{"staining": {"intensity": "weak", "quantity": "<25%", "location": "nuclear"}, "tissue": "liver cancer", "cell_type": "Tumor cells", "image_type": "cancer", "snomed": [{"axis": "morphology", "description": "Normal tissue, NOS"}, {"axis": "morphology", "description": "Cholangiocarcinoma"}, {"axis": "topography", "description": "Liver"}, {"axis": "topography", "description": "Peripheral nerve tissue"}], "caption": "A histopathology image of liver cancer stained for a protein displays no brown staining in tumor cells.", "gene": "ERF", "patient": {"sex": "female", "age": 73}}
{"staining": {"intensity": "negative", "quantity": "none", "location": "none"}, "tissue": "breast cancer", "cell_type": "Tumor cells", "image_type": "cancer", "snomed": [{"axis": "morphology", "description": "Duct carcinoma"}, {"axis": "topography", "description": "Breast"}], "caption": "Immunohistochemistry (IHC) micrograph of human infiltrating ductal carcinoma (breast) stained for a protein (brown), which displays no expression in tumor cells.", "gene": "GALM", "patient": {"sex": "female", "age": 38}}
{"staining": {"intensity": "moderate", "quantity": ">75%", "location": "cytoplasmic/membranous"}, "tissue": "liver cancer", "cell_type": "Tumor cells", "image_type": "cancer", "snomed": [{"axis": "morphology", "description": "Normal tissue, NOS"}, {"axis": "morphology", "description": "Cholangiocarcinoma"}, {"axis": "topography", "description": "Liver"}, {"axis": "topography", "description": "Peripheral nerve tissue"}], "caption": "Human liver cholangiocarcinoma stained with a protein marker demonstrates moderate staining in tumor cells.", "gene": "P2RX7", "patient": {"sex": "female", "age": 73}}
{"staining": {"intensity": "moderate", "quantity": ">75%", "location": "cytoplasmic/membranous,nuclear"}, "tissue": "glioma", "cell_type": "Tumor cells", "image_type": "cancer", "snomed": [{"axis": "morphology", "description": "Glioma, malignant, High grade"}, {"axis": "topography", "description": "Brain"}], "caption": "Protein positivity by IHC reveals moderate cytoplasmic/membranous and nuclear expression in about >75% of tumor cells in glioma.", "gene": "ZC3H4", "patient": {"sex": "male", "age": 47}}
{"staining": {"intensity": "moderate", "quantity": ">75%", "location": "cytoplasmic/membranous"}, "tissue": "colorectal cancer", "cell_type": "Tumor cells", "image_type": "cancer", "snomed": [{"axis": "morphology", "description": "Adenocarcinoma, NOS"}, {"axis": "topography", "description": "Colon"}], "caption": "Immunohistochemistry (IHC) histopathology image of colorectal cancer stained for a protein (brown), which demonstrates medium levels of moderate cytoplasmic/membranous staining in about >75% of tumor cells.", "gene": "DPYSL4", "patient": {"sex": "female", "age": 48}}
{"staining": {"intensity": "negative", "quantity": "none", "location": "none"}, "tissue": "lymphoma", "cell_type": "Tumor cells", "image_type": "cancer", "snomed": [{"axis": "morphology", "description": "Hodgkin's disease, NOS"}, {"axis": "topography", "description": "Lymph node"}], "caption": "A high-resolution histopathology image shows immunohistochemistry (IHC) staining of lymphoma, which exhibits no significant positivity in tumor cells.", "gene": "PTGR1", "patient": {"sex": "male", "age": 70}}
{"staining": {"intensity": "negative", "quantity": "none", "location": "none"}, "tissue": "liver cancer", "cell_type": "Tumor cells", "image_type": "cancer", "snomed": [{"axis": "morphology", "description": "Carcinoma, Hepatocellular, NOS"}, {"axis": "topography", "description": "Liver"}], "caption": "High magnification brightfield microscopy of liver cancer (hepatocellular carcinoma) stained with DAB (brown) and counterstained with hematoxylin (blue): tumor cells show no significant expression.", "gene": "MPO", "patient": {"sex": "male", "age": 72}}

##############################

» What you need to do
As listed above, the lines from the line with "positivity by IHC" to the line with "high-resolution histopathology image" are to be echoed exactly, with both ends included and nothing added.

» Final answer
{"staining": {"intensity": "moderate", "quantity": ">75%", "location": "cytoplasmic/membranous,nuclear"}, "tissue": "glioma", "cell_type": "Tumor cells", "image_type": "cancer", "snomed": [{"axis": "morphology", "description": "Glioma, malignant, High grade"}, {"axis": "topography", "description": "Brain"}], "caption": "Protein positivity by IHC reveals moderate cytoplasmic/membranous and nuclear expression in about >75% of tumor cells in glioma.", "gene": "ZC3H4", "patient": {"sex": "male", "age": 47}}
{"staining": {"intensity": "moderate", "quantity": ">75%", "location": "cytoplasmic/membranous"}, "tissue": "colorectal cancer", "cell_type": "Tumor cells", "image_type": "cancer", "snomed": [{"axis": "morphology", "description": "Adenocarcinoma, NOS"}, {"axis": "topography", "description": "Colon"}], "caption": "Immunohistochemistry (IHC) histopathology image of colorectal cancer stained for a protein (brown), which demonstrates medium levels of moderate cytoplasmic/membranous staining in about >75% of tumor cells.", "gene": "DPYSL4", "patient": {"sex": "female", "age": 48}}
{"staining": {"intensity": "negative", "quantity": "none", "location": "none"}, "tissue": "lymphoma", "cell_type": "Tumor cells", "image_type": "cancer", "snomed": [{"axis": "morphology", "description": "Hodgkin's disease, NOS"}, {"axis": "topography", "description": "Lymph node"}], "caption": "A high-resolution histopathology image shows immunohistochemistry (IHC) staining of lymphoma, which exhibits no significant positivity in tumor cells.", "gene": "PTGR1", "patient": {"sex": "male", "age": 70}}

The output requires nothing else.